Equipment and saddlery belonged to the army, but could be purchased.

==History==
As early as 1704, the Prussians were using cavalry troops armed with lances. In 1745, a unit known as "Bosniaken" was linked with the "Totenkopf-Husaren-Regiment" and wore a costume which derived from Bosnian and Polish national costume. By 1806, the Prussian Army still retained units with strong Polish and Bosnian links. These were the "Towarczys" Regiment and a self-standing "Towarczy" Battalion, both of which were armed primarily with the lance, and were used for scouting and foraging duties for which the Uhlans became justly famous. These troops were used in East Prussia and the bordering Polish and Austrian-Hungarian states and had a distinctly Tartar-Slav appearance.

Saxony also had its Ulanen-pulks in the 18th. century, and in Bavaria a lancer regiment was raised in 1813, dressed in the ‘Österreichischer’ style.

The Prussian Uhlan regiment, raised in 1806/7 from the former ‘Towarczys", had a strength of eight squadrons but was later divided to form two separate regiments of four squadrons each. By 1819, the establishment of Uhlan Regiments had been increased to two Guard Regiments and eight line regiments distinguished by facing colours and different coloured buttons.

The Garde-Regiments stemmed from the Leib-Ulanen-Eskadron, which was re-titled the Garde-Ulanen-Eskadron in 1810; a second Garde-Ulanen-Regiment was raised in 1819. The line regiments were raised from the Freiwillige and National cavalry regiments of 1813–1815 Freedom War, the Freikorps Lützow, Freikorps Hellwig and the Russo-German Legion. In 1860, besides a 3rd Garde-Regiment, a further four line regiments were formed. In 1856, the third line regiment received the title Ulanen-Regiment König Alexander II von Russland. In 1866, Regiments 13-16 were formed. In 1884, the "West Preussen Ulanen Regiment No. 1" was titled "Ulanen-Regiment Konig Alexander Ill von Russland (West Preussisches) No. 1". In 1889, Kaiser Wilhelm II was declared the Regimental Chief of the "1st Hannoverschen Ulanen-Regiment No. 13" which, on the same day, was re-titled "Konigs-Ulanen-Regiment (1 Hannoversches) No. 13". In 1902, the "Ulanen-Regiment Hennings von Treffenfeld (Altmarkisches) No. 16", was granted the distinction of wearing the cypher of King George of Saxony, and in the next year the "Thüringische-Ulanen-Regiment No. 6", was granted similar-distinction in respect of King Christian IX of Denmark.
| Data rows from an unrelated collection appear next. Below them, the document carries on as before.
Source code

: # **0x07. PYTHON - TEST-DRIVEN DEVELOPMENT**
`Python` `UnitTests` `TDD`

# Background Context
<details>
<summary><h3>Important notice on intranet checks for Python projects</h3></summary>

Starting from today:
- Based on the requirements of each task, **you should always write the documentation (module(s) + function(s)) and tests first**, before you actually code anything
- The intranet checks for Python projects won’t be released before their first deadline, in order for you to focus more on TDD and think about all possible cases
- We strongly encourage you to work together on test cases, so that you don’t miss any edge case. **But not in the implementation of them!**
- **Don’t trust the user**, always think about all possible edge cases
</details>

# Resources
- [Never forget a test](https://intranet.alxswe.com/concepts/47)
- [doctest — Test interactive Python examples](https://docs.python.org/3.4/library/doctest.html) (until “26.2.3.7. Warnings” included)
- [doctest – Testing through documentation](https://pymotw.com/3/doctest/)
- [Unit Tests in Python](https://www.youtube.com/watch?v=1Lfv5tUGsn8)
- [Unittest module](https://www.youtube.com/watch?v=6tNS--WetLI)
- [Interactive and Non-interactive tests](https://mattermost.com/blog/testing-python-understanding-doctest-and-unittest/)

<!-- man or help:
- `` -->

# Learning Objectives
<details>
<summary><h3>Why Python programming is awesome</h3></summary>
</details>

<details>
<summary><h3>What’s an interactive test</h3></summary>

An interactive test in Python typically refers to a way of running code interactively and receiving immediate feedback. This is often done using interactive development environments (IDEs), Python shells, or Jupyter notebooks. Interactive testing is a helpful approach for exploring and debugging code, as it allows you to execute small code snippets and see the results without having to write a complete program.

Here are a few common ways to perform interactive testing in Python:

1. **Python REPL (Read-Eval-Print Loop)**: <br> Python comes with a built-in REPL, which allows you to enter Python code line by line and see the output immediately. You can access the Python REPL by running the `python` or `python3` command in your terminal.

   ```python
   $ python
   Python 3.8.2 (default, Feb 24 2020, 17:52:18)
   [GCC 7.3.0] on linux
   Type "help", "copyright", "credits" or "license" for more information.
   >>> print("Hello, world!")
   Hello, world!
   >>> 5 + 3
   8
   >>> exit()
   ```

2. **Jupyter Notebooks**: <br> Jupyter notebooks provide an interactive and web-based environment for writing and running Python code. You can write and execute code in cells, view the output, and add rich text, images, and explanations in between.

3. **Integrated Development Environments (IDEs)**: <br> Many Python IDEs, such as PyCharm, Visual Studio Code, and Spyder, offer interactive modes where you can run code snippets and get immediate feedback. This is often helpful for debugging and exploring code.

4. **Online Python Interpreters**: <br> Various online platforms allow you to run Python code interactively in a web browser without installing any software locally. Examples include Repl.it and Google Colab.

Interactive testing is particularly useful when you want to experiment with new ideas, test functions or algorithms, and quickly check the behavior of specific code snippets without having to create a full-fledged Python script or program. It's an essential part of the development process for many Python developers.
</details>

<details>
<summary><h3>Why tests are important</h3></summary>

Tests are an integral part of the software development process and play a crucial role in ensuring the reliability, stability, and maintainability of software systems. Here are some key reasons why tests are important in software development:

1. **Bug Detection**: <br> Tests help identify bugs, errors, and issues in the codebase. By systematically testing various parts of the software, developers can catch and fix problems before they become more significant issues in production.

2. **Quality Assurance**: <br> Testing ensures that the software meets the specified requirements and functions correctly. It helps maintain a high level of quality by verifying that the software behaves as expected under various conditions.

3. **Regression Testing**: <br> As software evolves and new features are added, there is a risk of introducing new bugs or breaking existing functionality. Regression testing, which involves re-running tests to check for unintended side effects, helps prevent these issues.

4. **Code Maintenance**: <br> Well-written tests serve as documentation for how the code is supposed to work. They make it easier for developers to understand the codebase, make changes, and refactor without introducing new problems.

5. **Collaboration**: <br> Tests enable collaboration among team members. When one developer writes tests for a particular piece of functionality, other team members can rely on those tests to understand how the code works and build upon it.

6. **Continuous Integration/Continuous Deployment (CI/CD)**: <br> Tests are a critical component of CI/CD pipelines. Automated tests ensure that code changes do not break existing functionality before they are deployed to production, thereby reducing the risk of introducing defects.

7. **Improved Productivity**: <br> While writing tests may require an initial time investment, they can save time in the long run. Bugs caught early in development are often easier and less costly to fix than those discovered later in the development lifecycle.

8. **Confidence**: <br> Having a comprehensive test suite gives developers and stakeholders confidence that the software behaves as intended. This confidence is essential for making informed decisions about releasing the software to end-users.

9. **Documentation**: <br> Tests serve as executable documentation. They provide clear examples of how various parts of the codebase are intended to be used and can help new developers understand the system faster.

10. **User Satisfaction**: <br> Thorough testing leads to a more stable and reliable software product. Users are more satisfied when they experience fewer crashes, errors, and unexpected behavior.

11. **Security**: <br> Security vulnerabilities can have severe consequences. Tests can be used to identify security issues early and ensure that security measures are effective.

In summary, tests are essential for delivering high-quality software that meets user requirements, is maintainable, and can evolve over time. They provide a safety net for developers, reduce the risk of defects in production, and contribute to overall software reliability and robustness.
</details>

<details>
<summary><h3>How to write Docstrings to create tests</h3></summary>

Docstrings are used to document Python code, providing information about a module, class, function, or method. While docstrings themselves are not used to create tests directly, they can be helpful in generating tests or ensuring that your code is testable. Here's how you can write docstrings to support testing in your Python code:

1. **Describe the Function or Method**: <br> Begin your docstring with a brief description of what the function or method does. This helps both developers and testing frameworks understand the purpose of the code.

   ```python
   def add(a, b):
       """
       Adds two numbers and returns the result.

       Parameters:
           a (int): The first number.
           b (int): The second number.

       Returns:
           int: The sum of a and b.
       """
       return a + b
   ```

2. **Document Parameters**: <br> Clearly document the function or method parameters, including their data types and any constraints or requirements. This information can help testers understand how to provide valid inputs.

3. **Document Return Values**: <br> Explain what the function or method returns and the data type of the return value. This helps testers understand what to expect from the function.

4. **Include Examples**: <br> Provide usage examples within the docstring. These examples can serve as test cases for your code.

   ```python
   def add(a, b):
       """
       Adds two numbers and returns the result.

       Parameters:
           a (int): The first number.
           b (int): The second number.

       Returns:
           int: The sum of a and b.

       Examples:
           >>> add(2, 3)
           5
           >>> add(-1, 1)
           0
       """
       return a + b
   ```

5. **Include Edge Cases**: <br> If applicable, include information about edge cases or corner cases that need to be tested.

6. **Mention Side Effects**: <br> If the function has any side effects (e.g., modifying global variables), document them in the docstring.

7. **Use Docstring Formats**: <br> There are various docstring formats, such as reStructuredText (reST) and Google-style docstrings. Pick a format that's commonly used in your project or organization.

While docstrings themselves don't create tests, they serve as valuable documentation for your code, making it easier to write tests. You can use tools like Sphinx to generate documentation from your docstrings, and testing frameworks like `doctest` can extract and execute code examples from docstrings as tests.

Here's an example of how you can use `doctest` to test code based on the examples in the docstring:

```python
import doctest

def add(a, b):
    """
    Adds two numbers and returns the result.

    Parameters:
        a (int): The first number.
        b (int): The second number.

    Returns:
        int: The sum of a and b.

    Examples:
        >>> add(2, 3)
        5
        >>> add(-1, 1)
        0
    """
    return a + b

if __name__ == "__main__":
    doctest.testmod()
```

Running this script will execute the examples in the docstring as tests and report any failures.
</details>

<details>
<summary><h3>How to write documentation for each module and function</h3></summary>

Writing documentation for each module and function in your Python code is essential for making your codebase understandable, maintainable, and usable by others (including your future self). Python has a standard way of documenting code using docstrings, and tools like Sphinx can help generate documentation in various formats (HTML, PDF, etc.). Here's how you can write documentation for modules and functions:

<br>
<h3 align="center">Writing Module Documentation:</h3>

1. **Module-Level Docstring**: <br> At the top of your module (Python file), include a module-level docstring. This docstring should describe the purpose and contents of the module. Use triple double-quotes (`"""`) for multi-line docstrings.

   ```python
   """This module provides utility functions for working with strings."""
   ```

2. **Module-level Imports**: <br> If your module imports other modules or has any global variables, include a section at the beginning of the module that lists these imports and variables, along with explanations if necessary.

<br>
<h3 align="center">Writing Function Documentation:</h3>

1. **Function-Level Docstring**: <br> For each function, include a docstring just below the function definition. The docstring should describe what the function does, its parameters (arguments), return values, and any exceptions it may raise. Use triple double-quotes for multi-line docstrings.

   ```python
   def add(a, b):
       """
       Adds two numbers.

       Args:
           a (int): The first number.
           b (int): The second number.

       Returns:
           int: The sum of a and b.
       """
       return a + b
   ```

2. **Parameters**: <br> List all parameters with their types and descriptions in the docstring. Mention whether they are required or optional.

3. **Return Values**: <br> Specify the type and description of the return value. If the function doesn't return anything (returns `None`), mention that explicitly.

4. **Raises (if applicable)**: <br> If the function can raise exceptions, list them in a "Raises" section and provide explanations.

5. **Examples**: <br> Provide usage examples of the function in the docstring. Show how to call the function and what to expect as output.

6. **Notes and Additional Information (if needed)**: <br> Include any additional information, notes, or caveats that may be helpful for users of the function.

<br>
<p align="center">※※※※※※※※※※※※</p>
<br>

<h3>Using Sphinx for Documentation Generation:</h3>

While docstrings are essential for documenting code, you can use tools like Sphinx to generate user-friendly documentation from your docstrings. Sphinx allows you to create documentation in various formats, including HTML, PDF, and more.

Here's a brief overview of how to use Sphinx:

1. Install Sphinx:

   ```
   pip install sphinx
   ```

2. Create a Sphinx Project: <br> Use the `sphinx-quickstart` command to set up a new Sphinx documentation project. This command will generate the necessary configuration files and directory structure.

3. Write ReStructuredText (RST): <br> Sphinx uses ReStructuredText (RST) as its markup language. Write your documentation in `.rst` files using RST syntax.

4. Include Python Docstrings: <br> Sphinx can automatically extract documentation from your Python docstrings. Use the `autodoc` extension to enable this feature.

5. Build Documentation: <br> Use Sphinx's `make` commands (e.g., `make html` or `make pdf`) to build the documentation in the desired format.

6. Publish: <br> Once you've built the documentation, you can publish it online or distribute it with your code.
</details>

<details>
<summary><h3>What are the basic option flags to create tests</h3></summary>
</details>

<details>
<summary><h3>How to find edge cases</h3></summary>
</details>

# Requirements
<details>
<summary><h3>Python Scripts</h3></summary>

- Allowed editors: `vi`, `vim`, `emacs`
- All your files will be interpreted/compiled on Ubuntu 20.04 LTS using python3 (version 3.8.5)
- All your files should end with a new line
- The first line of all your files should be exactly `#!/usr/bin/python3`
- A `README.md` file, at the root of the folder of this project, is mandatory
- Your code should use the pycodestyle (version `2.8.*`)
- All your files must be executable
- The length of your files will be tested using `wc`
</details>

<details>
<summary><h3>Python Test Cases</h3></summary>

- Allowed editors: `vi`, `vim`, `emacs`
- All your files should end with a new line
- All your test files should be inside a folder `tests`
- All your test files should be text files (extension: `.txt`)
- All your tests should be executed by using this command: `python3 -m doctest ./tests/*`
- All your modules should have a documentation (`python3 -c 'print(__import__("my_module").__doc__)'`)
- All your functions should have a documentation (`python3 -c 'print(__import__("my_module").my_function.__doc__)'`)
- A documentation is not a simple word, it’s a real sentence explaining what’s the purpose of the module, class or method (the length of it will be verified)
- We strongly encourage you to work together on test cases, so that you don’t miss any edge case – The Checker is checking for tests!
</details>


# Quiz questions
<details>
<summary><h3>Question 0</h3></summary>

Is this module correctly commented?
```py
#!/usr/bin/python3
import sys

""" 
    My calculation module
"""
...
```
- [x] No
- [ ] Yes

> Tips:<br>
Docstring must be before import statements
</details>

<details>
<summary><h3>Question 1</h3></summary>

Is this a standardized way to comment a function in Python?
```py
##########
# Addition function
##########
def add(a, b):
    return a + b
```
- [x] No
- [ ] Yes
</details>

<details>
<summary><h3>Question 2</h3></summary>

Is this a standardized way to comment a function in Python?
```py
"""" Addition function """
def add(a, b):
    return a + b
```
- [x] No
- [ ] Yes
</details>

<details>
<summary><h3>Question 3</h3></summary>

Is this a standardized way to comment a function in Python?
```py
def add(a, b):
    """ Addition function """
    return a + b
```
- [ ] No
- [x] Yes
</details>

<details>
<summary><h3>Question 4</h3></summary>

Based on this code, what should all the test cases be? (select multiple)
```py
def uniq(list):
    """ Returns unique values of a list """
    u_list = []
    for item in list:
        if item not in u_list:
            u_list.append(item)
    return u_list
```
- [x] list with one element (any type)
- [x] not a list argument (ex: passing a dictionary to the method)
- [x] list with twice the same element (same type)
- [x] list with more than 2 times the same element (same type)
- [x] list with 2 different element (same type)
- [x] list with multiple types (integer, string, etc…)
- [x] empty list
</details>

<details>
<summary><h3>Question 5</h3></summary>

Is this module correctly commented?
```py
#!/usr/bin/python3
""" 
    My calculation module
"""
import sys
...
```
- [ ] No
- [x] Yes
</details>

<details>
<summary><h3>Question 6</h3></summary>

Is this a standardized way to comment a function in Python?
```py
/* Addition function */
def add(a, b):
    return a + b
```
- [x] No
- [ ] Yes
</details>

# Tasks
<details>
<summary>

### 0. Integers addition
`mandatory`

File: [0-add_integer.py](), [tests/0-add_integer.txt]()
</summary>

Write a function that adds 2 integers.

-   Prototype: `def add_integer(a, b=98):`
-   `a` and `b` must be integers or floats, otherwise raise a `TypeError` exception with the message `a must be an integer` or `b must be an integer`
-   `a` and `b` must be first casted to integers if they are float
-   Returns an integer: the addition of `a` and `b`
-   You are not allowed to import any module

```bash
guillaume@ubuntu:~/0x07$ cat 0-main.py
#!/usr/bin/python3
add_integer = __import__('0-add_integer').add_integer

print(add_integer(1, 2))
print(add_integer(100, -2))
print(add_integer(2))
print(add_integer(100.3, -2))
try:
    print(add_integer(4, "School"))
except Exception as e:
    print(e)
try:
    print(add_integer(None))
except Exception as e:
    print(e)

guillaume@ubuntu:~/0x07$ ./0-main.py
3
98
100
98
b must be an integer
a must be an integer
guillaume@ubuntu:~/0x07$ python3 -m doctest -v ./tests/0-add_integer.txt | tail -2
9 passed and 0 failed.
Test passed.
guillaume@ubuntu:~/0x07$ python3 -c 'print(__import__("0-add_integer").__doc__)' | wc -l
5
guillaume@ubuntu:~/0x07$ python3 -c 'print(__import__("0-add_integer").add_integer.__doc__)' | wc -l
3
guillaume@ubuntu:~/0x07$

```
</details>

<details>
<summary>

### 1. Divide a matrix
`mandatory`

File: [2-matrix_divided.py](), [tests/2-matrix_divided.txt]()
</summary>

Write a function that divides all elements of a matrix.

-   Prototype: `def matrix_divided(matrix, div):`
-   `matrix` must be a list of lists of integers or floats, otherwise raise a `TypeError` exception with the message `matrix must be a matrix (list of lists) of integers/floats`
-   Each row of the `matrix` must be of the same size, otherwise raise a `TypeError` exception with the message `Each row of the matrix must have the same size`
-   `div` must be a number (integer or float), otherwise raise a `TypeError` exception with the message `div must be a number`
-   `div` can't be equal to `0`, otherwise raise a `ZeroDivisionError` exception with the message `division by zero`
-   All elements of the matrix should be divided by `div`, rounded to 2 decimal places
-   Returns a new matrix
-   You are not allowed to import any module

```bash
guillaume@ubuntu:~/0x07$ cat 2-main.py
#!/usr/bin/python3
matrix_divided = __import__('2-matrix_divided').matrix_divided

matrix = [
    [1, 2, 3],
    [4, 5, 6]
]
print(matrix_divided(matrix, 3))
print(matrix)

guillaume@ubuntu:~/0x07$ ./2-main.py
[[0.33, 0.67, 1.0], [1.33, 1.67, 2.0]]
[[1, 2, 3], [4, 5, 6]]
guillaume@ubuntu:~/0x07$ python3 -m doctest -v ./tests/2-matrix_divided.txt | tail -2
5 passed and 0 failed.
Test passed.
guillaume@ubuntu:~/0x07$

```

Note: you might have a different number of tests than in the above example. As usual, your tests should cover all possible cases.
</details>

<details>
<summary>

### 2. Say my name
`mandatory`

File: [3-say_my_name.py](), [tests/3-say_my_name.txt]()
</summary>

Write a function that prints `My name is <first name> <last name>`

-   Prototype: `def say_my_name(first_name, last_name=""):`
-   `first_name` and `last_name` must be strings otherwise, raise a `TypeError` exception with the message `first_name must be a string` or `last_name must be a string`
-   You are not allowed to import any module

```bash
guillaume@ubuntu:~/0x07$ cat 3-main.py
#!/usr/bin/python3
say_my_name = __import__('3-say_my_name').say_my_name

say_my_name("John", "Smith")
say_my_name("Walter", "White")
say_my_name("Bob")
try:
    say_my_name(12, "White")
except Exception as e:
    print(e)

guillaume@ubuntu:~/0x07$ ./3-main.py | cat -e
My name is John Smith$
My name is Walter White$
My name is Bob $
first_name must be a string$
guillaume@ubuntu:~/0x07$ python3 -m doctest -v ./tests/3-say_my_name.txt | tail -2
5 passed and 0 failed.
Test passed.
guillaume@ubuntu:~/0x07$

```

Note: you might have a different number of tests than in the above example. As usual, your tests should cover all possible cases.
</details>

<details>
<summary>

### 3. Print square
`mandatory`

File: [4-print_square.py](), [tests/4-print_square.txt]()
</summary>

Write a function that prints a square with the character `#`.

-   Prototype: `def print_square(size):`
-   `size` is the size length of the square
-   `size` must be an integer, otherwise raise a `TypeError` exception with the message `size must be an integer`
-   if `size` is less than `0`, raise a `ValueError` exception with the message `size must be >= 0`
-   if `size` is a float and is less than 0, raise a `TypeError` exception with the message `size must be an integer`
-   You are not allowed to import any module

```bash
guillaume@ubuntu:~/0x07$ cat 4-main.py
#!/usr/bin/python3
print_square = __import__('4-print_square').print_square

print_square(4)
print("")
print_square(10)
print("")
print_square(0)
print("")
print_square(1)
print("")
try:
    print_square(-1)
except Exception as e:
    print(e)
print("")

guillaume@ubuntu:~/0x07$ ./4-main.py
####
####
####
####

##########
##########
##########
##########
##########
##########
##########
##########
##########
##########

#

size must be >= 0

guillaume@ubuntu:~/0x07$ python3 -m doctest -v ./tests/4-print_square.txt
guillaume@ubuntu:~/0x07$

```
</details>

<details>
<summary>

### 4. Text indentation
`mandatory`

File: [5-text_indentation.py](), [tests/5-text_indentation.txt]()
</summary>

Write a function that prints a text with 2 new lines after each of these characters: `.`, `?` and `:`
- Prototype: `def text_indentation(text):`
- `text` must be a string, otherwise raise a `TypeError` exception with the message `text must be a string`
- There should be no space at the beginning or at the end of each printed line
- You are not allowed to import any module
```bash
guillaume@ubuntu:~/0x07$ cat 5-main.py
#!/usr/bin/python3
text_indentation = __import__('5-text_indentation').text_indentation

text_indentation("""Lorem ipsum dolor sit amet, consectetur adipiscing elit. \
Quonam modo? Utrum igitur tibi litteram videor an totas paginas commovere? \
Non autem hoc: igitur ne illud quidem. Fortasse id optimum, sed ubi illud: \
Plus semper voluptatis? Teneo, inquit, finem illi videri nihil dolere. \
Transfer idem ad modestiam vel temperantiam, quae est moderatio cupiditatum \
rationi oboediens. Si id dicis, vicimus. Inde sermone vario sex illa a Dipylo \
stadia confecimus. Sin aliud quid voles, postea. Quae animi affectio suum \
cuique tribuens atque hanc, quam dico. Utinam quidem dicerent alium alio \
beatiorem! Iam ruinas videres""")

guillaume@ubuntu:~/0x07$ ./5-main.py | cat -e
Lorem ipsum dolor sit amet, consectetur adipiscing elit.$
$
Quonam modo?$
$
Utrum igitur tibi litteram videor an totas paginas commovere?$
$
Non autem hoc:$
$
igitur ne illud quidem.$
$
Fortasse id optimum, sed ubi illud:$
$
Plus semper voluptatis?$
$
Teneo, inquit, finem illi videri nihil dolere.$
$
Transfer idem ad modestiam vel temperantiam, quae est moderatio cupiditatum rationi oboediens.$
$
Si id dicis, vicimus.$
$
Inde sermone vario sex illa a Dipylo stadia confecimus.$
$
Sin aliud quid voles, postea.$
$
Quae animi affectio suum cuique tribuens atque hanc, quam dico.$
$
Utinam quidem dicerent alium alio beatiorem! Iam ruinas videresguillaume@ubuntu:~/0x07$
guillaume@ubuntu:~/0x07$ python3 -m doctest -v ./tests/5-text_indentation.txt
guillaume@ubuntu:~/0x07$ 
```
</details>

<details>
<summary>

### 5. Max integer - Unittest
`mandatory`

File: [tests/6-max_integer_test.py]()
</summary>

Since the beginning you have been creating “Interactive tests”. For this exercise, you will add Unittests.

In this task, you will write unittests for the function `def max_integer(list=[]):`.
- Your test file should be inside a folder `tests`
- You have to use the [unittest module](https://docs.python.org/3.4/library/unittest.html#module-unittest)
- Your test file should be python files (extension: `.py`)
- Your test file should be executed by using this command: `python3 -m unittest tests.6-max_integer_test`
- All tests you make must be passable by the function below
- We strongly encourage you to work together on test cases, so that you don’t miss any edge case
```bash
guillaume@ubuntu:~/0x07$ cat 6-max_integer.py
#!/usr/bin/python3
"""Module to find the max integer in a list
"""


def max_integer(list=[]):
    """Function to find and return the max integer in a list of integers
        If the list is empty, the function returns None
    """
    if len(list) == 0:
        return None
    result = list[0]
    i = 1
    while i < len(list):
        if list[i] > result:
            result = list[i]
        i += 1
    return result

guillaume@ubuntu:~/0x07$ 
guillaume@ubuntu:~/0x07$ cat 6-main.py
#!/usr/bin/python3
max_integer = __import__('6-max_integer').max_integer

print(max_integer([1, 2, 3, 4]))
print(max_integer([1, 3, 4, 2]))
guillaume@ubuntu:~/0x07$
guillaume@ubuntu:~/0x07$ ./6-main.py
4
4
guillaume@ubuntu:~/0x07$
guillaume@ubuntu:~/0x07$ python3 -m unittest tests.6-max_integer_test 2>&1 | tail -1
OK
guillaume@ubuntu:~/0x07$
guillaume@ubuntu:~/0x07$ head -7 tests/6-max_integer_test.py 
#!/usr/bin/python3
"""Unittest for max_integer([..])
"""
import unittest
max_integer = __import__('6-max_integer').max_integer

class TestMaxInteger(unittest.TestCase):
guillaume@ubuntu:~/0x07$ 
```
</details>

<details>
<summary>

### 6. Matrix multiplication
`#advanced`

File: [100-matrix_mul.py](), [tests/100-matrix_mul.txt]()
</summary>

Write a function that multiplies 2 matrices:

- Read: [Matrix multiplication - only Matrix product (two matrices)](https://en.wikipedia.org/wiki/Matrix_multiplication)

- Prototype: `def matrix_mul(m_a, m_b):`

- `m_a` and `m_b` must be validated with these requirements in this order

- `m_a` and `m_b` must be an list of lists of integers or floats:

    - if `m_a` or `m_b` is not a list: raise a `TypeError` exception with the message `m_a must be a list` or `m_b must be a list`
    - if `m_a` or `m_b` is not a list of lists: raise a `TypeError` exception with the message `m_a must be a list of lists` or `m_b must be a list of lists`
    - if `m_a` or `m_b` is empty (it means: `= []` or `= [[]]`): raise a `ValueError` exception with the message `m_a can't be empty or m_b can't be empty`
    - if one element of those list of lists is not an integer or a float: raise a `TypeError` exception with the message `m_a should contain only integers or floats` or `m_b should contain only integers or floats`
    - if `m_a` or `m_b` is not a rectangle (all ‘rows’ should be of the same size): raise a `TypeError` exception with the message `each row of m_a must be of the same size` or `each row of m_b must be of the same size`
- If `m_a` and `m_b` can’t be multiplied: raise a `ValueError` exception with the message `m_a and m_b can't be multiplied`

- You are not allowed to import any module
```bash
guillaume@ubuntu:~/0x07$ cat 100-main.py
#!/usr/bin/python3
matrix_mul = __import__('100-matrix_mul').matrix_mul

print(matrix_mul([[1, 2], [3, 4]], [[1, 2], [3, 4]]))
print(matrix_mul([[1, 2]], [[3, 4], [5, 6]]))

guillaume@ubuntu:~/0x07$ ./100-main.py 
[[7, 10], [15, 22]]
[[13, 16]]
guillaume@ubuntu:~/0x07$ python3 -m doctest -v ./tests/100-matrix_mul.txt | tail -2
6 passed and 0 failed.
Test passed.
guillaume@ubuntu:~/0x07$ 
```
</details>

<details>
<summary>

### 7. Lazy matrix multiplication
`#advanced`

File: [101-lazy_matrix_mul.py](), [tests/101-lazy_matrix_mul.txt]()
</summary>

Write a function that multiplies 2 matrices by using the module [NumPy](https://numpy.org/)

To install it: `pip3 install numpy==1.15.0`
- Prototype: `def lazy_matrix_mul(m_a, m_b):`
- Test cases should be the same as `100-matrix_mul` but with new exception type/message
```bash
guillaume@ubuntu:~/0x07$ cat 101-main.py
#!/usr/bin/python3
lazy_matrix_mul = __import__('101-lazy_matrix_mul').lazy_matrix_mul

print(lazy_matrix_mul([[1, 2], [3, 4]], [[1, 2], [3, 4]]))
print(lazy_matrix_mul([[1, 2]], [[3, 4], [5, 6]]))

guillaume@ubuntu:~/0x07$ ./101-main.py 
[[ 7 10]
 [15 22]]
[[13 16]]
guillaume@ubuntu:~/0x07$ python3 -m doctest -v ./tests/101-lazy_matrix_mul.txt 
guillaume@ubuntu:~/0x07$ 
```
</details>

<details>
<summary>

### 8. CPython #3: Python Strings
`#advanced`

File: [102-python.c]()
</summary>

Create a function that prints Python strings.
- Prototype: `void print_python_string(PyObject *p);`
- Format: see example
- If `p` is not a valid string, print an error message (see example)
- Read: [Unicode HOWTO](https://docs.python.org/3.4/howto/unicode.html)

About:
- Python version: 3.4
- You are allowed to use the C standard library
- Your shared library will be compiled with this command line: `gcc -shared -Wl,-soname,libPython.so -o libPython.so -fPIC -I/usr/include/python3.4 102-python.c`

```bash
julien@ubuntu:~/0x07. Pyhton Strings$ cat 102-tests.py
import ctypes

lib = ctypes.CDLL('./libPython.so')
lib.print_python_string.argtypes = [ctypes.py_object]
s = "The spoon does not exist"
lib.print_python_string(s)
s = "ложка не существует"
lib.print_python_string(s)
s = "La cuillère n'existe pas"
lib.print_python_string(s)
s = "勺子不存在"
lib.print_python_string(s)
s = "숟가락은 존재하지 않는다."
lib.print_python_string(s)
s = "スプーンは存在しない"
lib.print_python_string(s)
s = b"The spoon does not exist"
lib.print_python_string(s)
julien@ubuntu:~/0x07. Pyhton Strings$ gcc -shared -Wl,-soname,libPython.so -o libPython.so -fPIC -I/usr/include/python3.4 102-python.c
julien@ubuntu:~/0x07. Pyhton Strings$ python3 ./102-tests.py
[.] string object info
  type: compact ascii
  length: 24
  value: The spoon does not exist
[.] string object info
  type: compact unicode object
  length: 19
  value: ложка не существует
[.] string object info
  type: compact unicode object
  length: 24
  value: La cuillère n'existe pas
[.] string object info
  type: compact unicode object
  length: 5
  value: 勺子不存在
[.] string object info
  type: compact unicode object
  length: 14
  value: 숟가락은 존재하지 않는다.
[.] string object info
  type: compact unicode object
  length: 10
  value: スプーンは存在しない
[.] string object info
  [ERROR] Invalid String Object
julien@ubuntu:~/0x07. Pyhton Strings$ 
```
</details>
By 1871, the Württemberg cavalry had been re-organized as two Dragoon and two Uhlan Regiments. The Uhlans became the 19th and 20th Uhlan Regiments in the national numbered sequence. The Royal Armies of both Saxony and Württemberg retained their own War Ministries and Headquarters Staffs and Establishments and were bracketed in the 1st and 2nd Royal Saxon Army Corps (XII and XIX of the National Army) and the Royal Württemberg Army Corps (XIII of the National Army). These armies retained many characteristics of their old uniforms. The 1st and 2nd Saxon Uhlans, which were both raised in 1867, were given the numbers 17 and 18 in the national numbered sequence in 1871. A further Saxon Regiment was raised in 1905 and took the number 21.

The Royal Bavarian Army remained completely autonomous under the command of its King and with its own Headquarters Staff and Establishments. It was formed into I, II and III Bavarian Army Corps and retained its old uniforms, but accepted some characteristics of the Prussian uniform and adapted these to their own needs. The 1st and 2nd Bavarian Uhlan Regiments were raised on 21 December 1863 - they did not figure in the numbered sequence of the national army.